19:In The End by Linkin Park

Elfen Lied

I ask myself who can ever come to understand me much less like me without any judgment to back away from me. I was lucky enough that this one person did come anywhere near me but I drove him away all because of a misunderstanding that I caused. That's how I ended up walled in by steel; the outside world sealed away from me and along with it the clouds and my innocence. Time stretches and I long for some kind of freedom, anything at all even death. I got the chance though, a small opportunity opened for me that I did not allowed it to escape. For a second time in my life I experienced and savored the aftermath of my rage. Kurama will pay for what he's done to me, acting like it was for the great of good; for humanity. I'll show him. But just when I'm at my highest point, I'm brought down and swallowed in confusion… but then time yet again does not wait is the bitter truth but maybe I overlooked something. Fate.

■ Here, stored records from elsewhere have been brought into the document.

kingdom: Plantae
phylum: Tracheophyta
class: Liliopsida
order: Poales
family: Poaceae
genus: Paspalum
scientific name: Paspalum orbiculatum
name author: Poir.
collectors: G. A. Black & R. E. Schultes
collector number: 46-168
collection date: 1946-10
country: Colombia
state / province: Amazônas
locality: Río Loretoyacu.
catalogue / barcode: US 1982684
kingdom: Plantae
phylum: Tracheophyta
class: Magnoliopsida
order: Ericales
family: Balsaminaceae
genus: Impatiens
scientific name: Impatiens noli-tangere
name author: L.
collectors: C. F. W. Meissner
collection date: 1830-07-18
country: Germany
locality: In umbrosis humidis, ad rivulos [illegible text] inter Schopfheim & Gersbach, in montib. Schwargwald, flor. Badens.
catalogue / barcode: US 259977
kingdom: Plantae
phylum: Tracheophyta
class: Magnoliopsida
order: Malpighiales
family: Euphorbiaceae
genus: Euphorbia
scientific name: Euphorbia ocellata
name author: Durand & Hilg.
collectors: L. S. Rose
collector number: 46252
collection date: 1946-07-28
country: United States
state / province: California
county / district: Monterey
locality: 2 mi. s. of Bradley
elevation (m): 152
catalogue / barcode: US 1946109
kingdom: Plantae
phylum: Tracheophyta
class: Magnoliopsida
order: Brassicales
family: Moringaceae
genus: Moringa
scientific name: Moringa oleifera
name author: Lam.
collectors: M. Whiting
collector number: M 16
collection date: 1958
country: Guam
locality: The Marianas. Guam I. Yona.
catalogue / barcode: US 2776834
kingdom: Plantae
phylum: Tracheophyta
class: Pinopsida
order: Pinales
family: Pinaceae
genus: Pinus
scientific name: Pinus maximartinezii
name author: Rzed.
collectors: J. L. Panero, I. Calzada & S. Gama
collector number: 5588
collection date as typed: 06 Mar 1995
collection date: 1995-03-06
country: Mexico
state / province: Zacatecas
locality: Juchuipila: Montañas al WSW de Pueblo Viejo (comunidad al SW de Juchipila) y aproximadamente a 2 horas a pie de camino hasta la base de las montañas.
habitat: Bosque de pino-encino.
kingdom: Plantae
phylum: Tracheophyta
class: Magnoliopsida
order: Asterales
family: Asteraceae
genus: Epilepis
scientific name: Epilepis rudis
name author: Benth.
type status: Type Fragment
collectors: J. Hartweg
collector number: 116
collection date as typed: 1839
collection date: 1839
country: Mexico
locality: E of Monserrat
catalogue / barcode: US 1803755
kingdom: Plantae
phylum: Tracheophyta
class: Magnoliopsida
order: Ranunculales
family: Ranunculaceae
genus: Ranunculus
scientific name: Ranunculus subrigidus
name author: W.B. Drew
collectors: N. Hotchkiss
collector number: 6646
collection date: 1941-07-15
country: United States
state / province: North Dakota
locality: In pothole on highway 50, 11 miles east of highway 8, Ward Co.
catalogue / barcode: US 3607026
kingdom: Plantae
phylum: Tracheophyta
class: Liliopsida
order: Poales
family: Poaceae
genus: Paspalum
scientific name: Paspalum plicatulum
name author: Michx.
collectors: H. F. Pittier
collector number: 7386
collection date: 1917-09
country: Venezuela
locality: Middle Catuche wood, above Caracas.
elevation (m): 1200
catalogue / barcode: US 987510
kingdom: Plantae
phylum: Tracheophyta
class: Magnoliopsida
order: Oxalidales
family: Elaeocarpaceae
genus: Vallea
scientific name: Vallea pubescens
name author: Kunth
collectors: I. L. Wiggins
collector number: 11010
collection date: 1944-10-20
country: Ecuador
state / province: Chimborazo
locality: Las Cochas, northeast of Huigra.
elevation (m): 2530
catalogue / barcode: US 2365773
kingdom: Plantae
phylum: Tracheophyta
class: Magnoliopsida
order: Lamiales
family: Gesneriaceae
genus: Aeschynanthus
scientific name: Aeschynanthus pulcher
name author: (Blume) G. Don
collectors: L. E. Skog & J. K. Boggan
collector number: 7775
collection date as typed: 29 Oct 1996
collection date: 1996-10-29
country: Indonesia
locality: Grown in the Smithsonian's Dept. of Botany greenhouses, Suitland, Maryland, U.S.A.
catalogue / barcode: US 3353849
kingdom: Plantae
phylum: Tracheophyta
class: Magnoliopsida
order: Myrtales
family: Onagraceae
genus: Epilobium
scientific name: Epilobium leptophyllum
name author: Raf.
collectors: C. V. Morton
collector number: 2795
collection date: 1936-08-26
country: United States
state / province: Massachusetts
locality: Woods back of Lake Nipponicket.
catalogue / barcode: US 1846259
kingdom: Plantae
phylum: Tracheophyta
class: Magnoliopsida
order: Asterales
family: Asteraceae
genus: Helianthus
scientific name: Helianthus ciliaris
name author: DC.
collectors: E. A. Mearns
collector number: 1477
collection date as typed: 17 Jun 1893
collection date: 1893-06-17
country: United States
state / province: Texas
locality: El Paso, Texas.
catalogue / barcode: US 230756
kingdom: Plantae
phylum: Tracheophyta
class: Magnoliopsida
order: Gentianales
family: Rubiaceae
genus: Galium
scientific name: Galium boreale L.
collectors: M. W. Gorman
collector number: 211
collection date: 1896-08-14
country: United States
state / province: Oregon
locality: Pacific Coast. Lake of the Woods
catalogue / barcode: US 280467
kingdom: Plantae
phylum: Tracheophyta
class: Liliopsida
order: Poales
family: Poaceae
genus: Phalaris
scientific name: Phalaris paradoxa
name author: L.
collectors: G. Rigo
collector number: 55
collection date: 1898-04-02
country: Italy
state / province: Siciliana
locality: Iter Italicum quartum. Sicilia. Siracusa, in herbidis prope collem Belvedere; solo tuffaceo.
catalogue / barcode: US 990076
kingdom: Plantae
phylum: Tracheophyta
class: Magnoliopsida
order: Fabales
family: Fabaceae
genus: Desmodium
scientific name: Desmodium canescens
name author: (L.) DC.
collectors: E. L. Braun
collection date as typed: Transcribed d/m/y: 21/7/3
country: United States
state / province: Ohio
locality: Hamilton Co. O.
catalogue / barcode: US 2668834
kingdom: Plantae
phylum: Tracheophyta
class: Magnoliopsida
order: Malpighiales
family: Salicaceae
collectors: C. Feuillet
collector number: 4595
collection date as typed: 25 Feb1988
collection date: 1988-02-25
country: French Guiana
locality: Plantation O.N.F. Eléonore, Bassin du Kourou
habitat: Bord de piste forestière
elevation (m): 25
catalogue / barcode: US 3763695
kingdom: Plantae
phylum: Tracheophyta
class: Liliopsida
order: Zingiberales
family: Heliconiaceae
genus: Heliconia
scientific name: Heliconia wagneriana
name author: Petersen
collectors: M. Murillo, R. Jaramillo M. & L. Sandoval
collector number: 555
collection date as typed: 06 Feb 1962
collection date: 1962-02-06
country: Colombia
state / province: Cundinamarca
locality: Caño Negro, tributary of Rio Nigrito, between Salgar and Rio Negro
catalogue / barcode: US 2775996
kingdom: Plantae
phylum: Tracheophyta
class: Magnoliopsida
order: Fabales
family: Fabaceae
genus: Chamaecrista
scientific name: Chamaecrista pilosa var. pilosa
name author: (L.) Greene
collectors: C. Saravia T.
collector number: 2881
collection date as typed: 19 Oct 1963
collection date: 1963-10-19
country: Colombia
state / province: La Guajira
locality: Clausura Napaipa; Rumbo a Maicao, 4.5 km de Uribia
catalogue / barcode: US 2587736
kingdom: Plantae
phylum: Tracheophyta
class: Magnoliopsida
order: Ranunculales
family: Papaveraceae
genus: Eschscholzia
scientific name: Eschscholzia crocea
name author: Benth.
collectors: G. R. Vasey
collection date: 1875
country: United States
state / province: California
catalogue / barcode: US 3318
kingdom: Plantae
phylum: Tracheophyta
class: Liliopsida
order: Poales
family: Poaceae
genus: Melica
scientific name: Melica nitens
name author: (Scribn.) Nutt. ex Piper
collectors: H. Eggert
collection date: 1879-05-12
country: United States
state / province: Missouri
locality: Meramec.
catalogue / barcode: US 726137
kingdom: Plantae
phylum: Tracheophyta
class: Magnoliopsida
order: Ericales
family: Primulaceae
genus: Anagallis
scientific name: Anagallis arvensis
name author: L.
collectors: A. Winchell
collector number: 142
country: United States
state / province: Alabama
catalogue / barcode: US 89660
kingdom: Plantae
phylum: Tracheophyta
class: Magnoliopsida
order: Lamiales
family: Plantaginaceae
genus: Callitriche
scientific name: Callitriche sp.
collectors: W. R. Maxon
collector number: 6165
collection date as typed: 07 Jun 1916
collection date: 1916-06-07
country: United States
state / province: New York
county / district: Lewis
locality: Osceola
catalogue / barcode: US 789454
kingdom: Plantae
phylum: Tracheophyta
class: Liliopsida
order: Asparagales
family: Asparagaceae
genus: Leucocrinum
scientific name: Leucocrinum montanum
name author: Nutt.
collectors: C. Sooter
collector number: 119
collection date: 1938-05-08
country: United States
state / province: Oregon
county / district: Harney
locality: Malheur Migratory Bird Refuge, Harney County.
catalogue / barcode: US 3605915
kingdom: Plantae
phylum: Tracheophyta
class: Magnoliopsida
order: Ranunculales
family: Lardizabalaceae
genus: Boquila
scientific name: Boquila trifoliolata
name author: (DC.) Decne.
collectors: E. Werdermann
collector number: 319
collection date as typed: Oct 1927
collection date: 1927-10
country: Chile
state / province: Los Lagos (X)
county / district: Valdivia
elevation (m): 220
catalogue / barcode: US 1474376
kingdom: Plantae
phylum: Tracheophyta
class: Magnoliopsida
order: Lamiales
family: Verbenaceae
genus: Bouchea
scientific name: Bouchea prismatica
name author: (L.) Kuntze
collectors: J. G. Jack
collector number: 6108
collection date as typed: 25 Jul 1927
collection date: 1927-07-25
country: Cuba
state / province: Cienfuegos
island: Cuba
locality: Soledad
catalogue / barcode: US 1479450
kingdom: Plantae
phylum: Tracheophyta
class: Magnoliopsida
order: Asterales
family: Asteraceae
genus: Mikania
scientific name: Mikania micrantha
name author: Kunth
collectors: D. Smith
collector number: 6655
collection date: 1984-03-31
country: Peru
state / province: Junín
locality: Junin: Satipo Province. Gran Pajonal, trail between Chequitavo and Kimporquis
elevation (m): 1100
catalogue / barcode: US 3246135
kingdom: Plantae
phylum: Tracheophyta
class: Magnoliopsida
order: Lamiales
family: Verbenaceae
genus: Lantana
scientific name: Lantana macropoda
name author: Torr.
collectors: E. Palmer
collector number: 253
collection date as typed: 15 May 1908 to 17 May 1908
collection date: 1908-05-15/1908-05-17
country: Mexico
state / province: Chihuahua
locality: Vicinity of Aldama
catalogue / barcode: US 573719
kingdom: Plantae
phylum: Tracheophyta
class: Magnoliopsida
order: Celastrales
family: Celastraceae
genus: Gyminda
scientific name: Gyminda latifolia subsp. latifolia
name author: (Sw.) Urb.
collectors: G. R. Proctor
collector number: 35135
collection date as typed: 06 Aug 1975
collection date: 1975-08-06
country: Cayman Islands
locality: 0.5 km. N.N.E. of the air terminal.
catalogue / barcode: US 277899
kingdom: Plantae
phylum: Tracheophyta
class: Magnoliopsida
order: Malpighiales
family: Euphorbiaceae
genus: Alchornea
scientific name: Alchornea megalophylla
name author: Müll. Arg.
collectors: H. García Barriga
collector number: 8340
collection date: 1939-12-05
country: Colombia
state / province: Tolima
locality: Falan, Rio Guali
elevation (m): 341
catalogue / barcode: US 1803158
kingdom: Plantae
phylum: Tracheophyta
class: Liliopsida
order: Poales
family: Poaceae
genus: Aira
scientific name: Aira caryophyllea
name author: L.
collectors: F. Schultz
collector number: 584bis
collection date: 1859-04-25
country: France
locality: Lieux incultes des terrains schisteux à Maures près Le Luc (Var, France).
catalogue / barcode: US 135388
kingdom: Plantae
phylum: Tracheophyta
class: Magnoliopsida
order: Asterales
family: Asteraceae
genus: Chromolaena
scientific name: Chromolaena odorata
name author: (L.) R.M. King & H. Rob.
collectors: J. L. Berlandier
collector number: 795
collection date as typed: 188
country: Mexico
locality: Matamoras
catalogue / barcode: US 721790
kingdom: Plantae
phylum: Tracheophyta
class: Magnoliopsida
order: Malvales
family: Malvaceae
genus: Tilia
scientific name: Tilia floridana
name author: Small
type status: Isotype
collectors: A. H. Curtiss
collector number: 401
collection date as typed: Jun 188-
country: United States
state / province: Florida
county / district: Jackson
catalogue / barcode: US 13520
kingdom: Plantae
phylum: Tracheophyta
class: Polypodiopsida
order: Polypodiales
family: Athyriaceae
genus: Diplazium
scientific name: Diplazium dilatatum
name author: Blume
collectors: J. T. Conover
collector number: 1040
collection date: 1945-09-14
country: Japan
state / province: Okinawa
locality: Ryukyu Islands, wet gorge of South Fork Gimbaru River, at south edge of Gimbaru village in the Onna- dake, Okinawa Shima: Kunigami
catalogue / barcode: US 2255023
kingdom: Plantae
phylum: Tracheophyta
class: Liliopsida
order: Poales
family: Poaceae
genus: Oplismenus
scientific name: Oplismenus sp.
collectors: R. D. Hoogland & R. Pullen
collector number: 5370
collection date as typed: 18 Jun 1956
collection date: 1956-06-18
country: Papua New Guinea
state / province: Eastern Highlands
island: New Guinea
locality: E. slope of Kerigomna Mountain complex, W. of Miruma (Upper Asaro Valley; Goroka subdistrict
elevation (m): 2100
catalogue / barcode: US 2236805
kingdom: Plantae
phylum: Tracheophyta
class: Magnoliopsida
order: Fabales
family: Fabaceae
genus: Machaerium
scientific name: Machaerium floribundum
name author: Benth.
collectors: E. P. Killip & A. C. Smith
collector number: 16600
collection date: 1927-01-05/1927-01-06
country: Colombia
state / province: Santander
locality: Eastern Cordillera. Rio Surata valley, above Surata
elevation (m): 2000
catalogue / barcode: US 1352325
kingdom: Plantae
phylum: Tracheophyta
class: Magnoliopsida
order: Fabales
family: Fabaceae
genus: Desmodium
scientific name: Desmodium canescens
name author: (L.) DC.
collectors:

I heard it somewhere. That invisible thing brought me to the hands of the nicest people and my first love. I'm happy for this but I know that it can't last since misfortune follows me…I don't care! If fate brought me here to only take me away then I'll change it! I could do it also! I won't go down and let myself suffer again. I'll go through Hell and have the worst of the worst happen to me if it could let me continue life with Kouta. But I can't, he knows now… fine then. If I was never meant to be happy then so be it but I'm not going to just forget them and their kindness and let them be killed just because of my interaction. No, I won't allow it. I'll protect Kouta and fight for his happiness instead. I'll try and prevail for him because I no longer matter. He's the most important thing to me right now and will always be.

20:Let's Fighting Love from Good Times With Weapons

South Park

Whoosh, whoosh goes the nunchaku, then Sais, then the ninja stars. Clank the impact of the katana is strong against the tonfas. The sickles catch Kenny off guard and Cartman retaliates (?) with a swift hit of his powers at Clyde for being an asshole. A nunchaku hits Black Chaku in the forearm before it can hit anything critical. Thank God it didn't hit his balls, most important and vital thing…and so is love.